[<prev] [next>] [day] [month] [year] [list]
Message-ID: <53ABE13F.5030203@jp.fujitsu.com>
Date: Thu, 26 Jun 2014 18:00:47 +0900
From: Hidetoshi Seto <seto.hidetoshi@...fujitsu.com>
To: linux-kernel@...r.kernel.org
CC: Fernando Luis Vazquez Cao <fernando_b1@....ntt.co.jp>,
Tetsuo Handa <penguin-kernel@...ove.SAKURA.ne.jp>,
Frederic Weisbecker <fweisbec@...il.com>,
Thomas Gleixner <tglx@...utronix.de>,
Ingo Molnar <mingo@...nel.org>,
Peter Zijlstra <peterz@...radead.org>,
Andrew Morton <akpm@...ux-foundation.org>,
Arjan van de Ven <arjan@...ux.intel.com>,
Oleg Nesterov <oleg@...hat.com>,
Preeti U Murthy <preeti@...ux.vnet.ibm.com>,
Denys Vlasenko <vda.linux@...glemail.com>,
stable@...r.kernel.org
Subject: [PATCH] nohz: make updating sleep stats local, add seqcount
Since update_ts_time_stats() has no exclusive control while it can
be called from both of local cpu and remote cpu, sleep stats will go
wrong if updates conflict, and stats can be referred while update is
going on. It will cause bloat and/or hiccup (jump and turn back) of
idle/iowait values appeared in /proc/stats.

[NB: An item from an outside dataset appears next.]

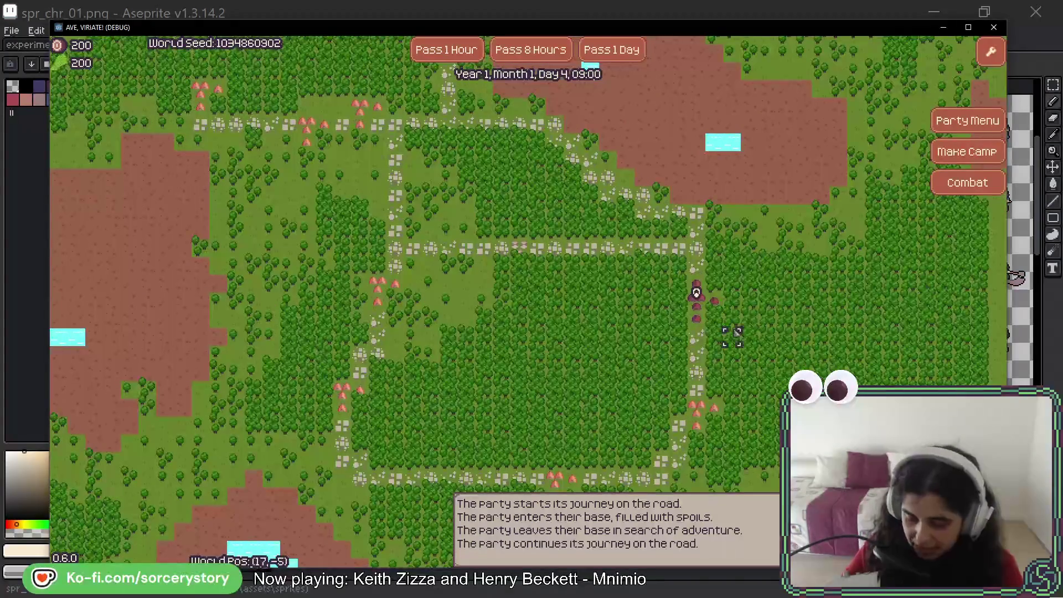
click(661, 248)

- Stop updating from get_cpu_{idle,iowait}_time_us():
It is hard to get reasonable performance with having exclusive
locking for multiple writers. To limit the update areas to
local, remove update functionality from these functions.

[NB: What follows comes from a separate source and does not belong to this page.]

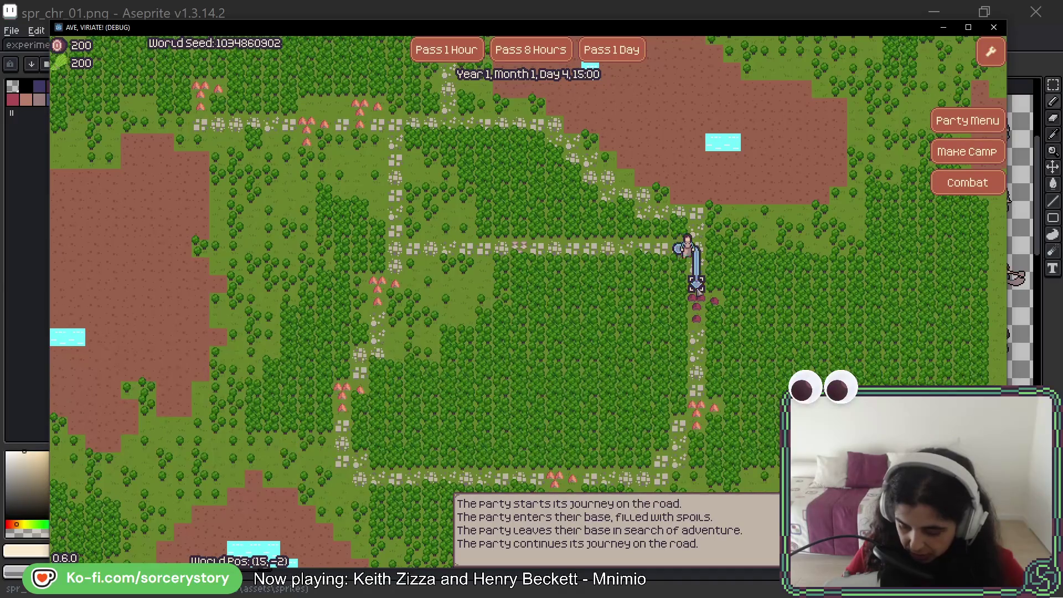
click(752, 289)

It makes time stats to be updated by woken cpu only, so there
are only one writer now.
- Adds seqcount:
It should be the minimum implementation to avoid possible races
between multiple readers vs. single writer. This lock protects:
idle_active, idle_entrytime, idle_sleeptime, iowait_sleeptime.
Minor cleanups included:
- Rename last_update_time to wall:
Now these function do not perform update. Change arg name and
comments to fit new behavior.
- Now there is no other way to reach update_ts_time_stats(), fold
this static routine into tick_nohz_stop_idle().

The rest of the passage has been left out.